3. Algorithm Formulation

Let’s take two Strings x and y of lengths m and n respectively. We can denote each String as x[1:m] and y[1:n].

We know that at the end of the transformation, both Strings will be of equal length and have matching characters at each position. So, if we consider the first character of each String, we’ve got three options:

  1. Substitution:
    1. Determine the cost (D1) of substituting x[1] with y[1]. The cost of this step would be zero if both characters are same. If not, then the cost would be one
    2. After step 1.1, we know that both Strings start with the same character. Hence the total cost would now be the sum of the cost of step 1.1 and the cost of transforming the rest of the String x[2:m] into y[2:n]
  2. Insertion:
    1. Insert a character in x to match the first character in y, the cost of this step would be one
    2. After 2.1, we have processed one character from y. Hence the total cost would now be the sum of the cost of step 2.1 (i.e., 1) and the cost of transforming the full x[1:m] to remaining y (y[2:n])
  3. Deletion:
    1. Delete the first character from x, the cost of this step would be one
    2. After 3.1, we have processed one character from x, but the full y remains to be processed. The total cost would be the sum of the cost of 3.1 (i.e., 1) and the cost of transforming remaining x to the full y

The next part of the solution is to figure out which option to choose out of these three. Since we do not know which option would lead to minimum cost at the end, we must try all options and choose the best one.

4. Naive Recursive Implementation

We can see that the second step of each option in section #3 is mostly the same edit distance problem but on sub-strings of the original Strings. This means after each iteration we end up with the same problem but with smaller Strings.

This observation is the key to formulate a recursive algorithm. The recurrence relation can be defined as:

D(x[1:m], y[1:n]) = min {

D(x[2:m], y[2:n]) + Cost of Replacing x[1] to y[1],

D(x[1:m], y[2:n]) + 1,

D(x[2:m], y[1:n]) + 1

}

We must also define base cases for our recursive algorithm, which in our case is when one or both Strings become empty:

  1. When both Strings are empty, then the distance between them is zero
  2. When one of the Strings is empty, then the edit distance between them is the length of the other String, as we need that many numbers of insertions/deletions to transform one into the other:
    • Example: if one String is “dog” and other String is “” (empty), we need either three insertions in empty String to make it “dog”, or we need three deletions in “dog” to make it empty. Hence the edit distance between them is 3

A naive recursive implementation of this algorithm:

public class EditDistanceRecursive {

   static int calculate(String x, String y) {
        if (x.isEmpty()) {
            return y.length();
        }

        if (y.isEmpty()) {
            return x.length();
        } 

        int substitution = calculate(x.substring(1), y.substring(1)) 
         + costOfSubstitution(x.charAt(0), y.charAt(0));
        int insertion = calculate(x, y.substring(1)) + 1;
        int deletion = calculate(x.substring(1), y) + 1;

        return min(substitution, insertion, deletion);
    }

    public static int costOfSubstitution(char a, char b) {
        return a == b ? 0 : 1;
    }

    public static int min(int... numbers) {
        return Arrays.stream(numbers)

Exercise a: Extract the plant sheet rows word for word, beginning at the row that contains "collection date: 1884-05-16" and stopping after the row that contains "genus: Philodendron".
The plant sheet rows have no connection to the edit distance text.

Given information:
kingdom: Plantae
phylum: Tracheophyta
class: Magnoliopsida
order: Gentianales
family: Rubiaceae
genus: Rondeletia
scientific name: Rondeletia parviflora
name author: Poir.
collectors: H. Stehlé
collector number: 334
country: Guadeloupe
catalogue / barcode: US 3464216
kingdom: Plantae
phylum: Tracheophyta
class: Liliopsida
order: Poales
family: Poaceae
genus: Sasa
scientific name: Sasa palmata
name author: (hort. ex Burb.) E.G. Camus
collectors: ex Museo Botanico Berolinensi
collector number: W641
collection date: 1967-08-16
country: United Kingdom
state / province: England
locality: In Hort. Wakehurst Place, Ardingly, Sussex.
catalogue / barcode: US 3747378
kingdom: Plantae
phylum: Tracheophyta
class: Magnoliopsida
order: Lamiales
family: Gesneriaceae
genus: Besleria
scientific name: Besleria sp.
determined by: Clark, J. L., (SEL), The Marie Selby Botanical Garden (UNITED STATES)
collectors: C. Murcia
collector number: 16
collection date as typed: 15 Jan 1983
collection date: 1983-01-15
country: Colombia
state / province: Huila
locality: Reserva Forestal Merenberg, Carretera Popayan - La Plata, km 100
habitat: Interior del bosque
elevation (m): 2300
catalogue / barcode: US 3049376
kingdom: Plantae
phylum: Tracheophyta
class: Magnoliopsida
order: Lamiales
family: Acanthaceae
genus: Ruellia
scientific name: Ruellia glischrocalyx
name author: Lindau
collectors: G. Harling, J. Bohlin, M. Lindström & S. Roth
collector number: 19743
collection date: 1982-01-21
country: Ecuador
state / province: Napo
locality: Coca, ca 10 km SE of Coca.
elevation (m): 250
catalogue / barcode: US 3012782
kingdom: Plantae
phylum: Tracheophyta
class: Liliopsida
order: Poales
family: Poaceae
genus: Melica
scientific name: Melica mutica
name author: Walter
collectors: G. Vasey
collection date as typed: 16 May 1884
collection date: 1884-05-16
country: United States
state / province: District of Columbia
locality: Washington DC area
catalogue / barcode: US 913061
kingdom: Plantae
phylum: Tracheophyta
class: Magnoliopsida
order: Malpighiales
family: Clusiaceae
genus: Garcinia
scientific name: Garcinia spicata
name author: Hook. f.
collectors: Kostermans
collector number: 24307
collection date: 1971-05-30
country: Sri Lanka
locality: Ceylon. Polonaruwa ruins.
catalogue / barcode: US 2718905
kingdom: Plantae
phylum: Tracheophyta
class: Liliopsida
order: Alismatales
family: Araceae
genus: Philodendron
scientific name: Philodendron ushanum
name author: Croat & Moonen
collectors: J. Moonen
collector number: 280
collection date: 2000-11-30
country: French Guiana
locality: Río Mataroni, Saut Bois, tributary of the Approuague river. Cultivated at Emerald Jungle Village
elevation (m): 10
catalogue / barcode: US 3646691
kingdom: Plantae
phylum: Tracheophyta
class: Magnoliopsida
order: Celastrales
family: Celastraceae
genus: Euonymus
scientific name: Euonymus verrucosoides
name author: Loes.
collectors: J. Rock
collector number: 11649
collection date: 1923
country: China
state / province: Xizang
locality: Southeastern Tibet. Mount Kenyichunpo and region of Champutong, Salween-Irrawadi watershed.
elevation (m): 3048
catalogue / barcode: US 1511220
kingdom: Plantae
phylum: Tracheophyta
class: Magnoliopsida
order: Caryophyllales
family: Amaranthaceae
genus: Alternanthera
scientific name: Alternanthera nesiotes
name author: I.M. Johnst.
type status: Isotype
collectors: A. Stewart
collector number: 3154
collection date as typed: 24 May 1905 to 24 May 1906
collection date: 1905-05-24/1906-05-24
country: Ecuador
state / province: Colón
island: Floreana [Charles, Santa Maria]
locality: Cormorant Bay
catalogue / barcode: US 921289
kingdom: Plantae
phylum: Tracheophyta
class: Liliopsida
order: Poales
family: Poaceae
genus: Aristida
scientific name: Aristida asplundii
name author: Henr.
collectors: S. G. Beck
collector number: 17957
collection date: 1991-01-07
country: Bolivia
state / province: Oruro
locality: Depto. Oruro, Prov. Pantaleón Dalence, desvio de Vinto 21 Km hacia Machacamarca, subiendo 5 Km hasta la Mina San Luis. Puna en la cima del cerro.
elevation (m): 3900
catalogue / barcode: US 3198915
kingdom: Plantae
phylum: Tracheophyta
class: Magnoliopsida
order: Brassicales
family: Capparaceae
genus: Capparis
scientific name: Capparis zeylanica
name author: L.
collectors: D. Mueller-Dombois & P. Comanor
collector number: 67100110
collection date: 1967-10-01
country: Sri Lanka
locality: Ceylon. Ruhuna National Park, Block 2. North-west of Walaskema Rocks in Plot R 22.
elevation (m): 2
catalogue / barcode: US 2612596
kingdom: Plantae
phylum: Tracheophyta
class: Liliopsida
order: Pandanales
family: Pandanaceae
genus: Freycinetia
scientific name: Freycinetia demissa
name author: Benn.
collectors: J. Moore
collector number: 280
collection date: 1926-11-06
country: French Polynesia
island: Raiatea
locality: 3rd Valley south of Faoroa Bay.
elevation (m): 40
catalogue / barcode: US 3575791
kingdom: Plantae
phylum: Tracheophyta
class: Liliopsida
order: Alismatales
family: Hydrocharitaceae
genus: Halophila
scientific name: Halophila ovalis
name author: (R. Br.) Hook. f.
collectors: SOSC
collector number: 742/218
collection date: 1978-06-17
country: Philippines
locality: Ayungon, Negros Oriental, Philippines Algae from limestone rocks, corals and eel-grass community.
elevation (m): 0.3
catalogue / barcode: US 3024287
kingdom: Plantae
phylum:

Exercise b: In the edit distance text, what is the distance between two strings when both of them are empty?

Solution a:
collection date: 1884-05-16
country: United States
state / province: District of Columbia
locality: Washington DC area
catalogue / barcode: US 913061
kingdom: Plantae
phylum: Tracheophyta
class: Magnoliopsida
order: Malpighiales
family: Clusiaceae
genus: Garcinia
scientific name: Garcinia spicata
name author: Hook. f.
collectors: Kostermans
collector number: 24307
collection date: 1971-05-30
country: Sri Lanka
locality: Ceylon. Polonaruwa ruins.
catalogue / barcode: US 2718905
kingdom: Plantae
phylum: Tracheophyta
class: Liliopsida
order: Alismatales
family: Araceae
genus: Philodendron

Solution b: The distance between them is zero.